◆ About this task ◆
Reproduce every line of the entries below without any changes, and leave the pictures out of your output.

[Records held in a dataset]
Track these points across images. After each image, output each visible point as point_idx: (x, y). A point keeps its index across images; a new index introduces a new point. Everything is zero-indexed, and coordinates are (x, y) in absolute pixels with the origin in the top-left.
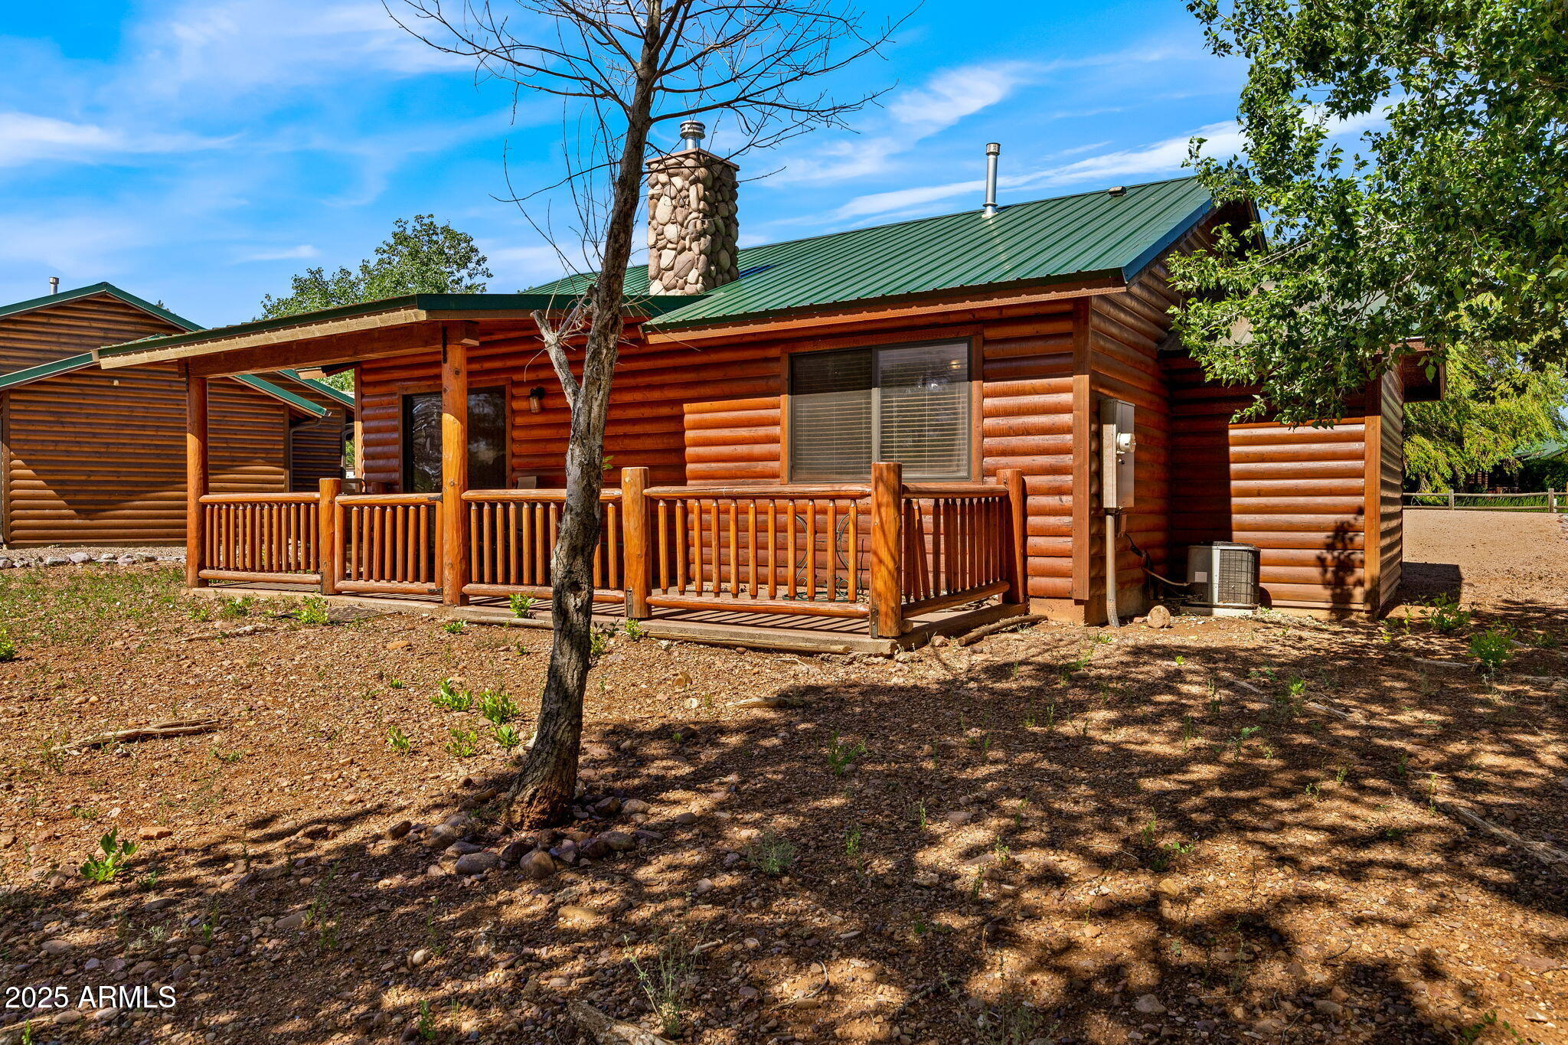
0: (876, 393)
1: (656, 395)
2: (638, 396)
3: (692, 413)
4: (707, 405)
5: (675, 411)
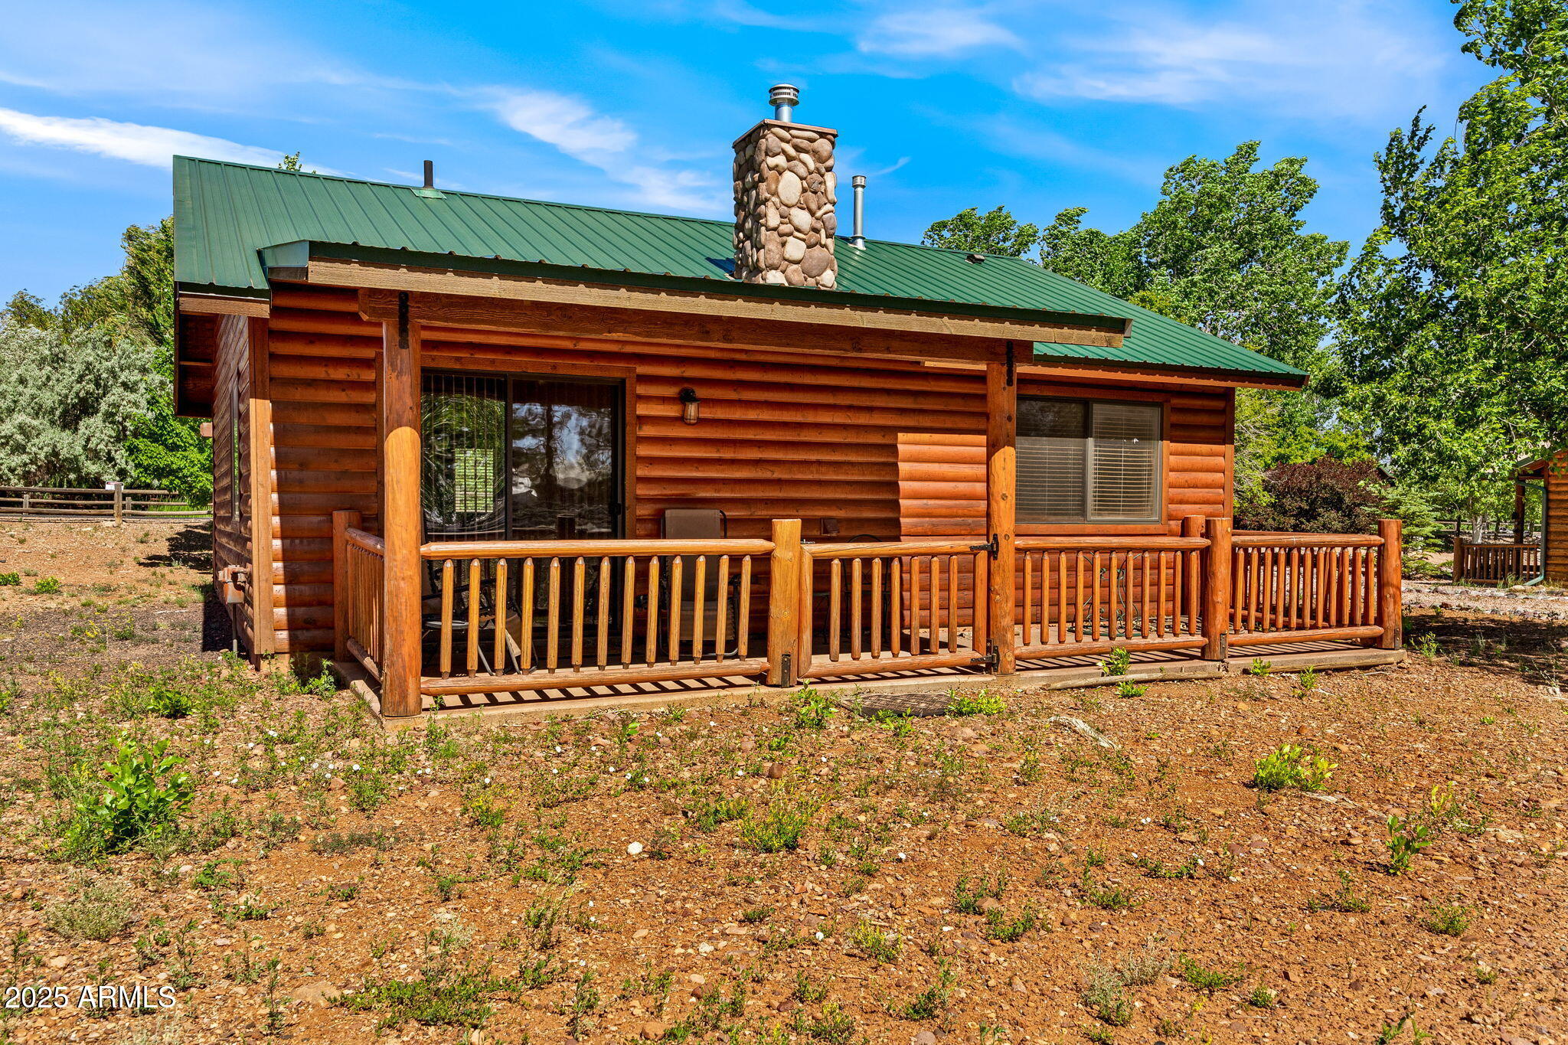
0: (1091, 441)
1: (863, 419)
2: (839, 418)
3: (907, 444)
4: (926, 437)
5: (887, 441)
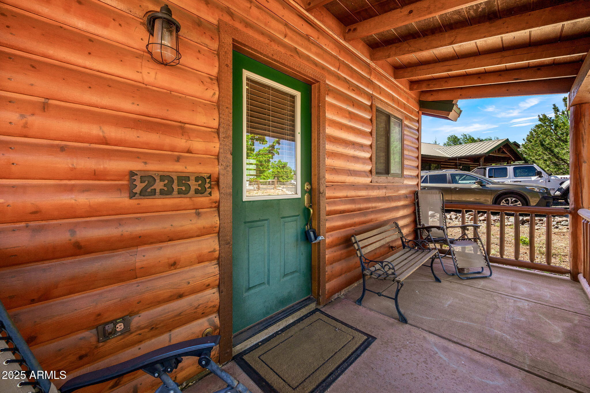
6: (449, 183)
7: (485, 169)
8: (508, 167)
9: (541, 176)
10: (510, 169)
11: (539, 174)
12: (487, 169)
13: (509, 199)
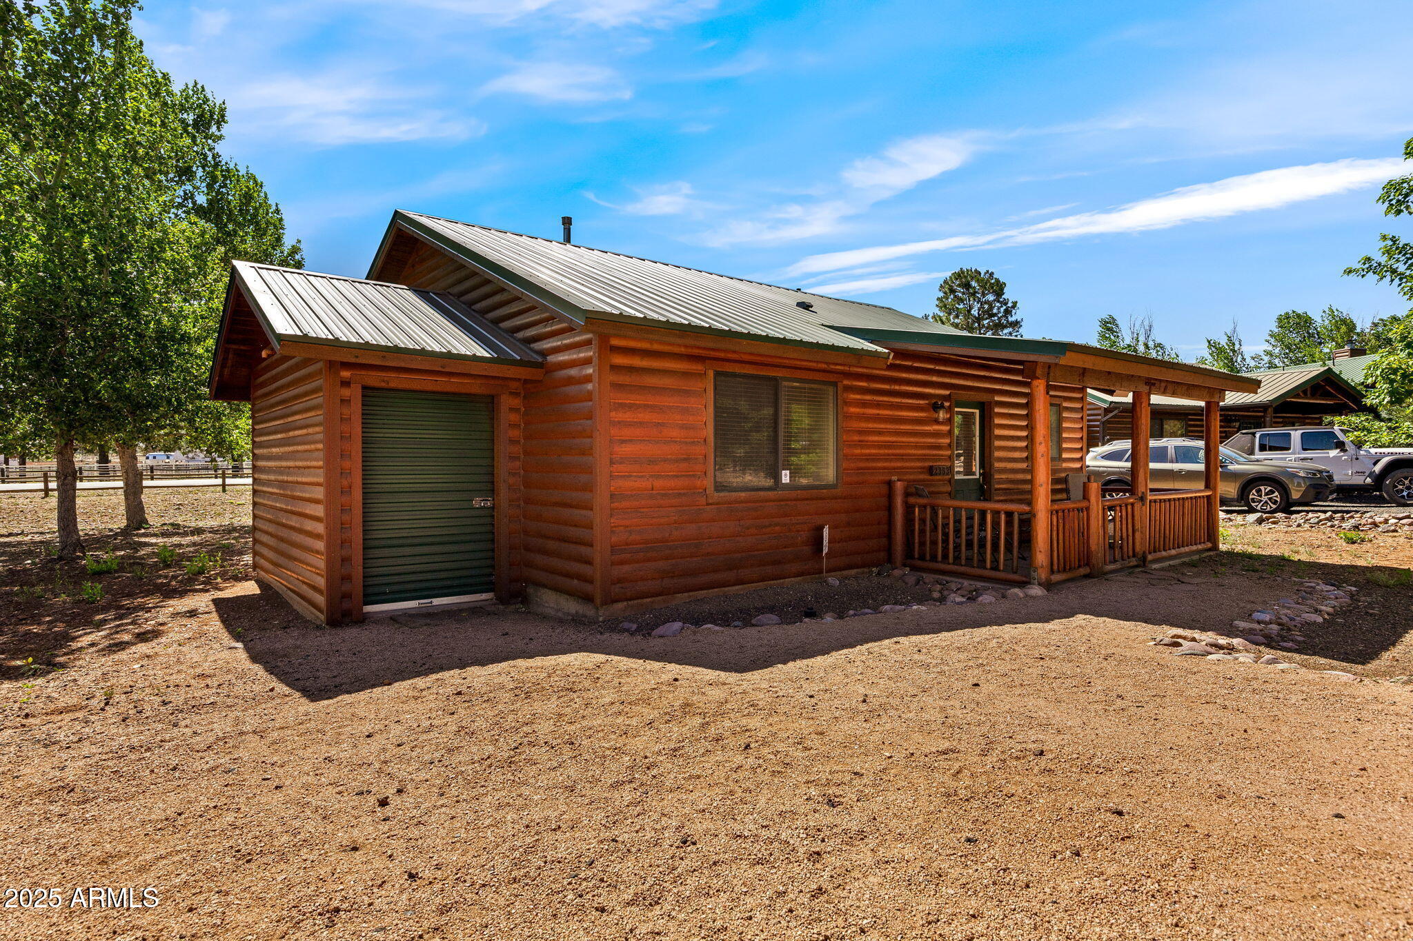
6: (1172, 462)
7: (1254, 434)
8: (1292, 433)
9: (1344, 450)
10: (1296, 435)
11: (1341, 445)
12: (1258, 435)
13: (1262, 488)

◆ Final answer ◆
Track these points across images. After each image, output each visible point as point_idx: (x, y). A point keeps its index across images; a new index introduces a new point. Everything is zero-indexed, and coordinates are (x, y) in absolute pixels with the origin in the top-left.
0: (876, 393)
1: (656, 395)
2: (638, 396)
3: (692, 413)
4: (707, 405)
5: (675, 411)
0: (1091, 441)
1: (863, 419)
2: (839, 418)
3: (907, 444)
4: (926, 437)
5: (887, 441)
6: (449, 183)
7: (485, 169)
8: (508, 167)
9: (541, 176)
10: (510, 169)
11: (539, 174)
12: (487, 169)
13: (509, 199)
6: (1172, 462)
7: (1254, 434)
8: (1292, 433)
9: (1344, 450)
10: (1296, 435)
11: (1341, 445)
12: (1258, 435)
13: (1262, 488)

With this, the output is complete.